The task:
Gather every line in the records below that contains the string "Логическое", matching case exactly.

(Records from a data source)
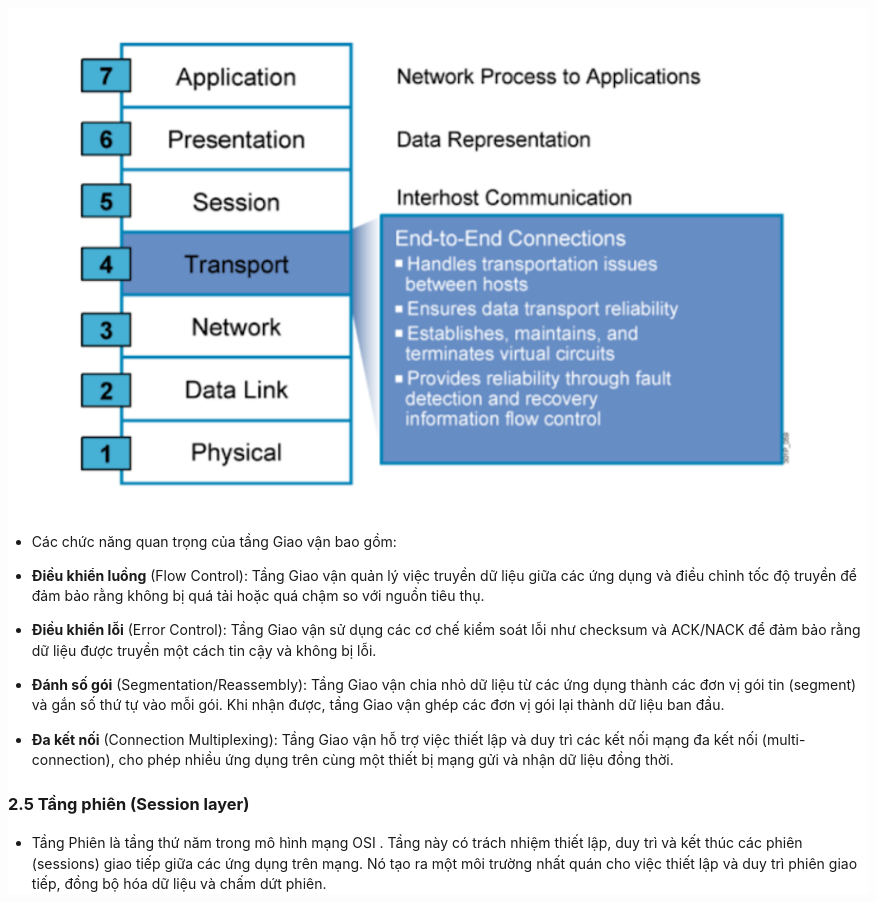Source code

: ![hinh_2.4](/LinhNH/CCNA/02.Timhieu_OSI/images/Transport_Layer.png)

 - Các chức năng quan trọng của tầng Giao vận bao gồm:

  - __Điều khiển luồng__ (Flow Control): Tầng Giao vận quản lý việc truyền dữ liệu giữa các ứng dụng và điều chỉnh tốc độ truyền để đảm bảo rằng không bị quá tải hoặc quá chậm so với nguồn tiêu thụ.
  - __Điều khiển lỗi__ (Error Control): Tầng Giao vận sử dụng các cơ chế kiểm soát lỗi như checksum và ACK/NACK để đảm bảo rằng dữ liệu được truyền một cách tin cậy và không bị lỗi.
  - __Đánh số gói__ (Segmentation/Reassembly): Tầng Giao vận chia nhỏ dữ liệu từ các ứng dụng thành các đơn vị gói tin (segment) và gắn số thứ tự vào mỗi gói. Khi nhận được, tầng Giao vận ghép các đơn vị gói lại thành dữ liệu ban đầu.
  - __Đa kết nối__ (Connection Multiplexing): Tầng Giao vận hỗ trợ việc thiết lập và duy trì các kết nối mạng đa kết nối (multi-connection), cho phép nhiều ứng dụng trên cùng một thiết bị mạng gửi và nhận dữ liệu đồng thời.

### 2.5 Tầng phiên (Session layer)
 - Tầng Phiên là tầng thứ năm trong mô hình mạng OSI . Tầng này có trách nhiệm thiết lập, duy trì và kết thúc các phiên (sessions) giao tiếp giữa các ứng dụng trên mạng. Nó tạo ra một môi trường nhất quán cho việc thiết lập và duy trì phiên giao tiếp, đồng bộ hóa dữ liệu và chấm dứt phiên.

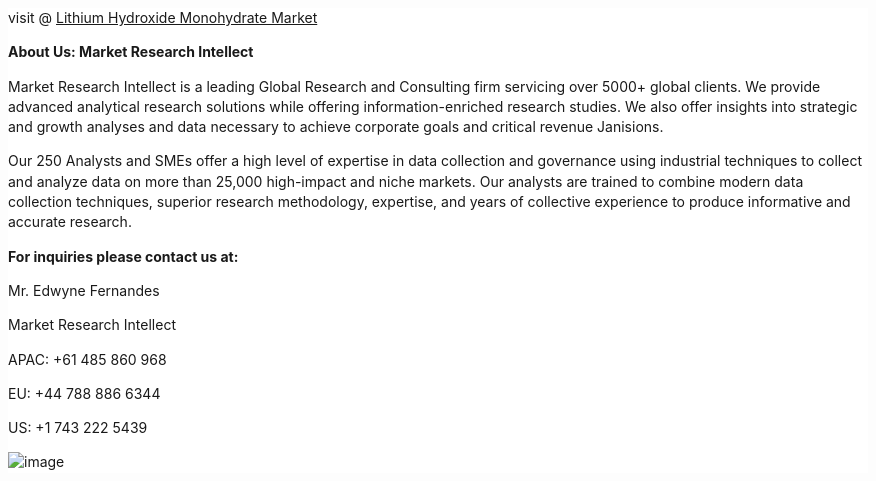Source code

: visit&nbsp;@</strong>&nbsp;</span><span class="font-[700]"><a href="https://www.marketresearchintellect.com/product/global-lithium-hydroxide-monohydrate-market-size-and-forecast/?utm_source=Linkedin&utm_medium=857" target="_blank" data-tracking-control-name="article-ssr-frontend-pulse_little-text-block" data-tracking-will-navigate="" data-test-link="">Lithium Hydroxide Monohydrate Market</a></span></p><p><strong><span class="font-[700]">About Us: Market Research Intellect</span></strong></p><p><span class="">Market Research Intellect is a leading Global Research and Consulting firm servicing over 5000+ global clients. We provide advanced analytical research solutions while offering information-enriched research studies.&nbsp;</span>We also offer insights into strategic and growth analyses and data necessary to achieve corporate goals and critical revenue Janisions.</p><p><span class="">Our 250 Analysts and SMEs offer a high level of expertise in data collection and governance using industrial techniques to collect and analyze data on more than 25,000 high-impact and niche markets. Our analysts are trained to combine modern data collection techniques, superior research methodology, expertise, and years of collective experience to produce informative and accurate research.</span></p><p><strong>For inquiries please contact us at:</strong></p><p>Mr. Edwyne Fernandes</p><p>Market Research Intellect</p><p>APAC: +61 485 860 968</p><p>EU: +44 788 886 6344</p><p>US: +1 743 222 5439</p>
![image](https://github.com/user-attachments/assets/0440915c-b2d9-4ca8-b9b4-fb40805ed1eb)
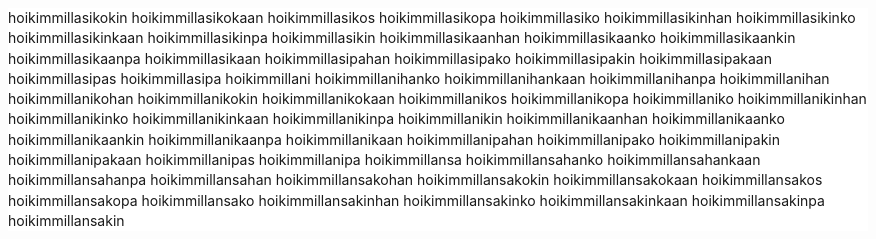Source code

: hoikimmillasikokin
hoikimmillasikokaan
hoikimmillasikos
hoikimmillasikopa
hoikimmillasiko
hoikimmillasikinhan
hoikimmillasikinko
hoikimmillasikinkaan
hoikimmillasikinpa
hoikimmillasikin
hoikimmillasikaanhan
hoikimmillasikaanko
hoikimmillasikaankin
hoikimmillasikaanpa
hoikimmillasikaan
hoikimmillasipahan
hoikimmillasipako
hoikimmillasipakin
hoikimmillasipakaan
hoikimmillasipas
hoikimmillasipa
hoikimmillani
hoikimmillanihanko
hoikimmillanihankaan
hoikimmillanihanpa
hoikimmillanihan
hoikimmillanikohan
hoikimmillanikokin
hoikimmillanikokaan
hoikimmillanikos
hoikimmillanikopa
hoikimmillaniko
hoikimmillanikinhan
hoikimmillanikinko
hoikimmillanikinkaan
hoikimmillanikinpa
hoikimmillanikin
hoikimmillanikaanhan
hoikimmillanikaanko
hoikimmillanikaankin
hoikimmillanikaanpa
hoikimmillanikaan
hoikimmillanipahan
hoikimmillanipako
hoikimmillanipakin
hoikimmillanipakaan
hoikimmillanipas
hoikimmillanipa
hoikimmillansa
hoikimmillansahanko
hoikimmillansahankaan
hoikimmillansahanpa
hoikimmillansahan
hoikimmillansakohan
hoikimmillansakokin
hoikimmillansakokaan
hoikimmillansakos
hoikimmillansakopa
hoikimmillansako
hoikimmillansakinhan
hoikimmillansakinko
hoikimmillansakinkaan
hoikimmillansakinpa
hoikimmillansakin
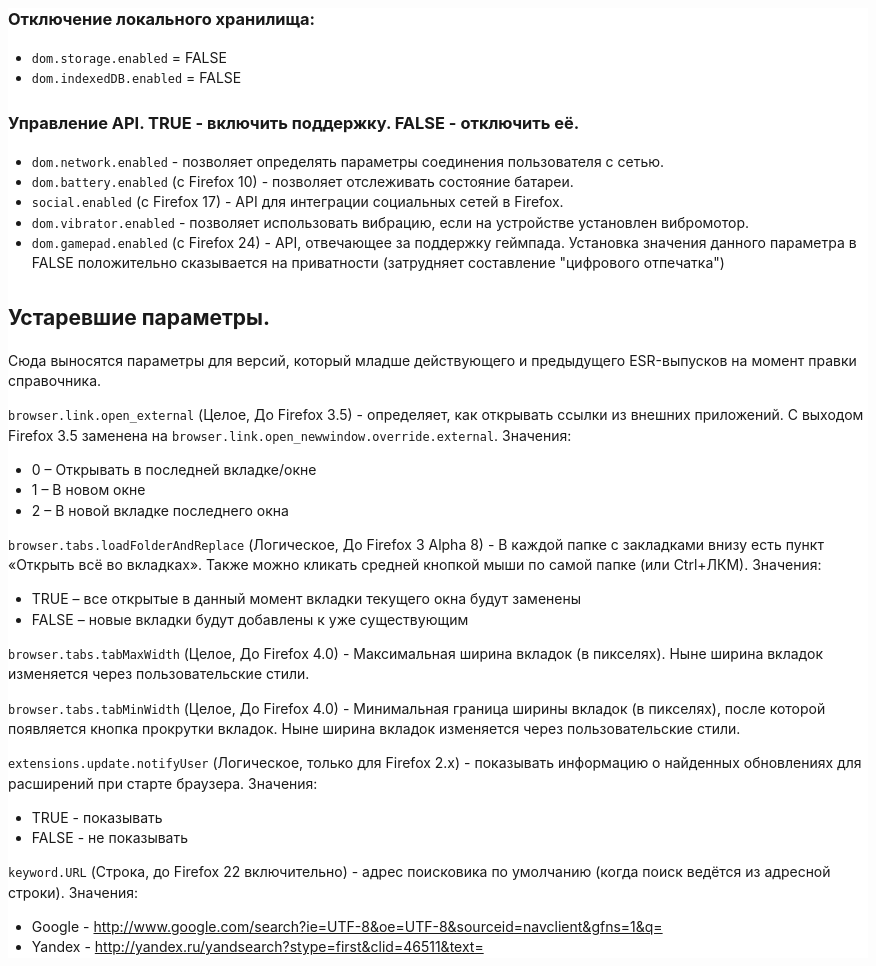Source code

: ### Отключение локального хранилища:

- `dom.storage.enabled` = FALSE
- `dom.indexedDB.enabled` = FALSE

### Управление API. TRUE - включить поддержку. FALSE - отключить её.

- `dom.network.enabled` - позволяет определять параметры соединения пользователя с сетью.
- `dom.battery.enabled` (с Firefox 10) - позволяет отслеживать состояние батареи.
- `social.enabled` (с Firefox 17) - API для интеграции социальных сетей в Firefox.
- `dom.vibrator.enabled` - позволяет использовать вибрацию, если на устройстве установлен вибромотор.
- `dom.gamepad.enabled` (с Firefox 24) - API, отвечающее за поддержку геймпада. Установка значения данного параметра в FALSE положительно сказывается на приватности (затрудняет составление "цифрового отпечатка")

## Устаревшие параметры.

Сюда выносятся параметры для версий, который младше действующего и предыдущего ESR-выпусков на момент правки справочника.

`browser.link.open_external` (Целое, До Firefox 3.5) - определяет, как открывать ссылки из внешних приложений. С выходом Firefox 3.5 заменена на `browser.link.open_newwindow.override.external`. Значения:

- 0 – Открывать в последней вкладке/окне
- 1 – В новом окне
- 2 – В новой вкладке последнего окна

`browser.tabs.loadFolderAndReplace` (Логическое, До Firefox 3 Alpha 8) - В каждой папке с закладками внизу есть пункт «Открыть всё во вкладках». Также можно кликать средней кнопкой мыши по самой папке (или Ctrl+ЛКМ). Значения:

- TRUE – все открытые в данный момент вкладки текущего окна будут заменены
- FALSE – новые вкладки будут добавлены к уже существующим

`browser.tabs.tabMaxWidth` (Целое, До Firefox 4.0) - Максимальная ширина вкладок (в пикселях). Ныне ширина вкладок изменяется через пользовательские стили.

`browser.tabs.tabMinWidth` (Целое, До Firefox 4.0) - Минимальная граница ширины вкладок (в пикселях), после которой появляется кнопка прокрутки вкладок. Ныне ширина вкладок изменяется через пользовательские стили.

`extensions.update.notifyUser` (Логическое, только для Firefox 2.x) - показывать информацию о найденных обновлениях для расширений при старте браузера. Значения:

- TRUE - показывать
- FALSE - не показывать

`keyword.URL` (Строка, до Firefox 22 включительно) - адрес поисковика по умолчанию (когда поиск ведётся из адресной строки). Значения:

- Google - http://www.google.com/search?ie=UTF-8&oe=UTF-8&sourceid=navclient&gfns=1&q=
- Yandex - http://yandex.ru/yandsearch?stype=first&clid=46511&text=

Result:
`browser.tabs.loadFolderAndReplace` (Логическое, До Firefox 3 Alpha 8) - В каждой папке с закладками внизу есть пункт «Открыть всё во вкладках». Также можно кликать средней кнопкой мыши по самой папке (или Ctrl+ЛКМ). Значения:
`extensions.update.notifyUser` (Логическое, только для Firefox 2.x) - показывать информацию о найденных обновлениях для расширений при старте браузера. Значения:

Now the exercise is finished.